I'm considering a parametrization of the worldline $ \tau \longrightarrow x^{\mu}(\tau).$
Considering the projection of the universe line in three-dimensional space, how do speed components in three-dimensional space be: $$v^{i}= \frac{dx^{i}}{dt}=c\frac{dx^{i}}{d\tau}\left( \frac{dx^{0}}{d\tau} \right)^{-1}$$ I do not understand where the last two equalities emerge.
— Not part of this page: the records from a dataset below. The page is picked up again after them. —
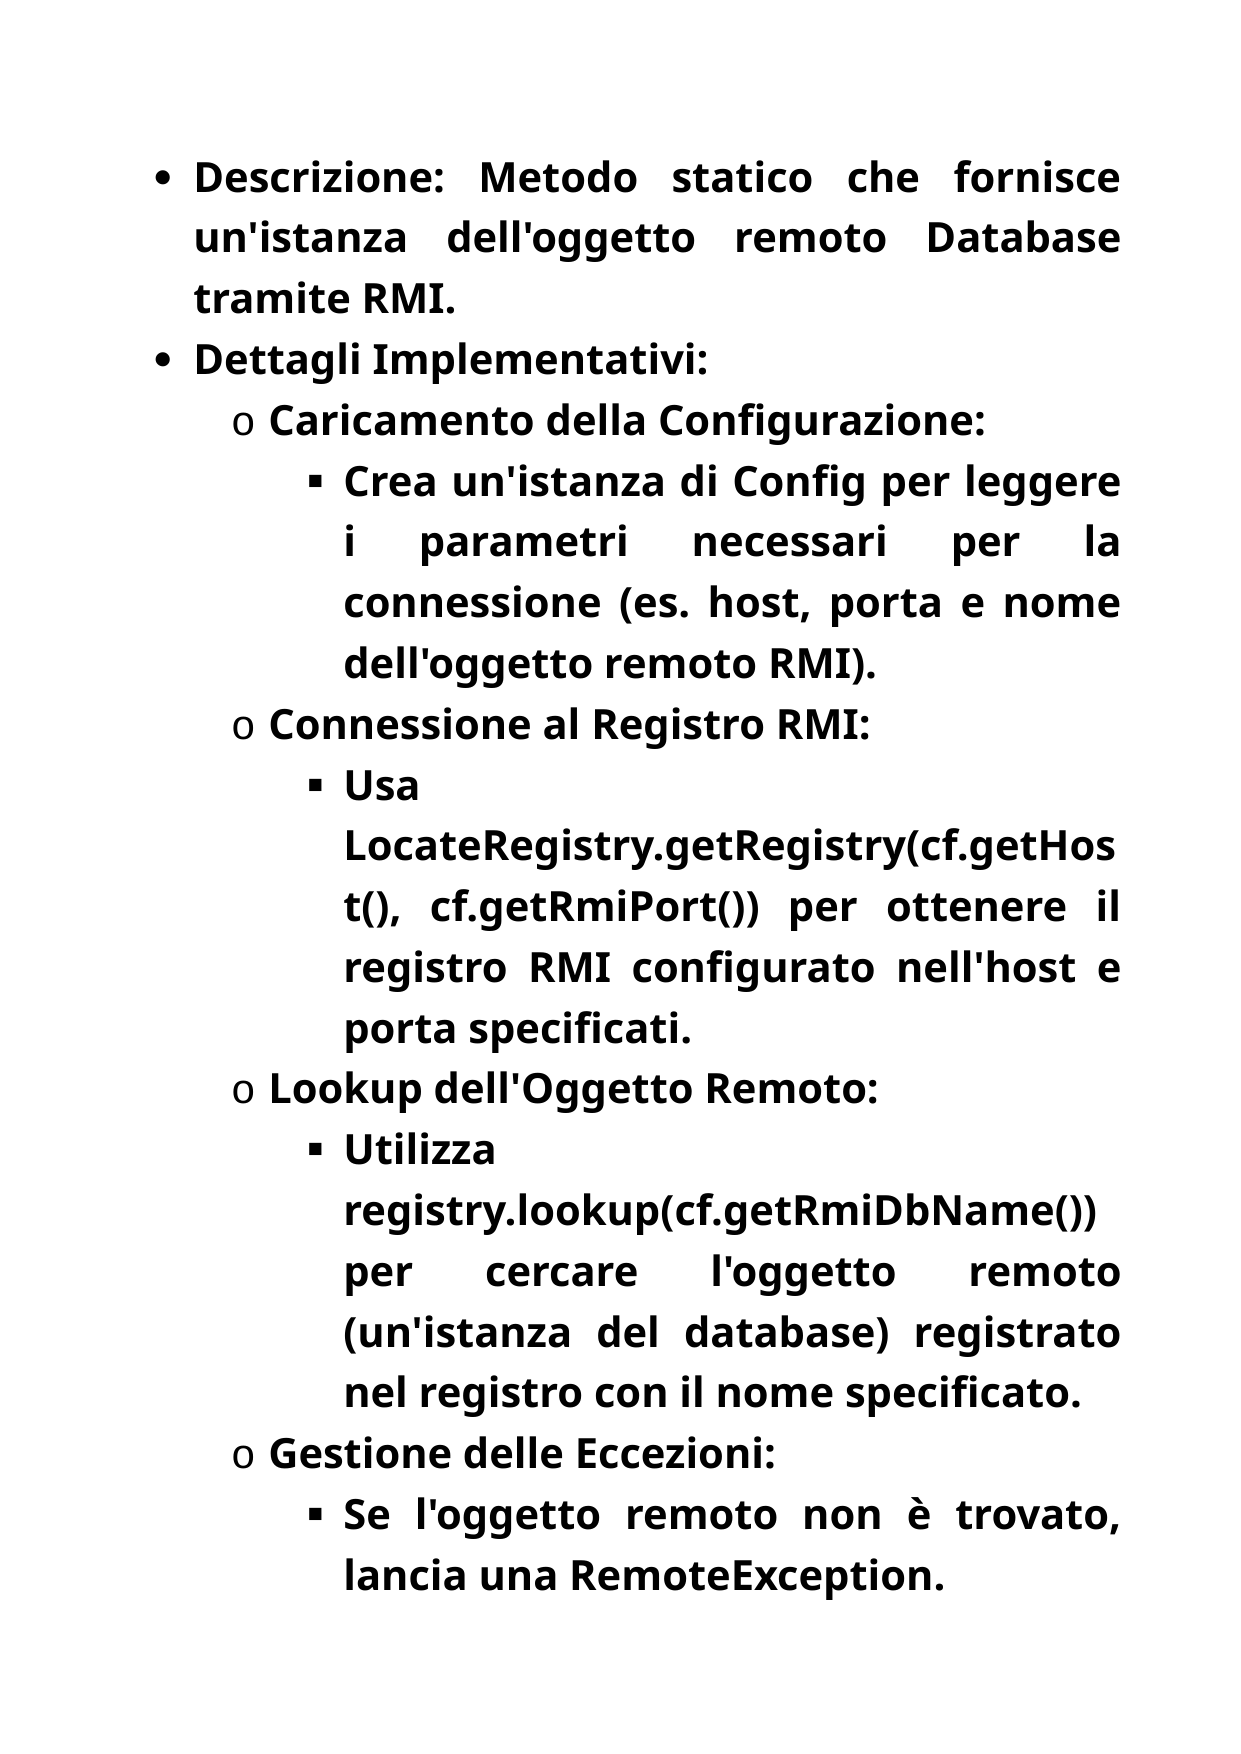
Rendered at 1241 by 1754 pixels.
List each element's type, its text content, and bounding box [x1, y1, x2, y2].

list Connessione al Registro RMI: [231, 694, 1122, 752]
list Dettagli Implementativi: [156, 330, 1122, 387]
list Lookup dell'Oggetto Remoto: [231, 1059, 1122, 1116]
list Se l'oggetto remoto non è trovato, lancia una RemoteException. [306, 1485, 1122, 1602]
list Descrizione: Metodo statico che fornisce un'istanza dell'oggetto remoto Database tramite RMI. [156, 148, 1122, 326]
list Crea un'istanza di Config per leggere i parametri necessari per la connessione (es. host, porta e nome dell'oggetto remoto RMI). [306, 452, 1122, 691]
list Caricamento della Configurazione: [231, 391, 1122, 448]
list Usa LocateRegistry.getRegistry(cf.getHost(), cf.getRmiPort()) per ottenere il registro RMI configurato nell'host e porta specificati. [306, 756, 1122, 1055]
list Gestione delle Eccezioni: [231, 1424, 1122, 1481]
list Utilizza registry.lookup(cf.getRmiDbName()) per cercare l'oggetto remoto (un'istanza del database) registrato nel registro con il nome specificato. [306, 1120, 1122, 1420]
Keep in mind it is convention that English superscripts are for spatial dimensions while $0$ superscript is for the time dimension and Greek superscripts are all dimensions inclusive. Velocity is defined to be the change of position per unit time. $$v^i=\frac{dx^i}{dt}$$ The time coordinate is $x^0=ct$. Introduce a new coordinate $\tau$, sometimes referred to as the "proper time", and apply chain rule. $$\frac{dx^i}{dt}=\frac{dx^i}{d\tau}\frac{d\tau}{dt}=\frac{dx^i}{d\tau}\left(\frac{dt}{d\tau}\right)^{-1}=\frac{dx^i}{d\tau}\left(\frac{d(x^0/c)}{d\tau}\right)^{-1}=c\frac{dx^i}{d\tau}\left(\frac{dx^0}{d\tau}\right)^{-1}$$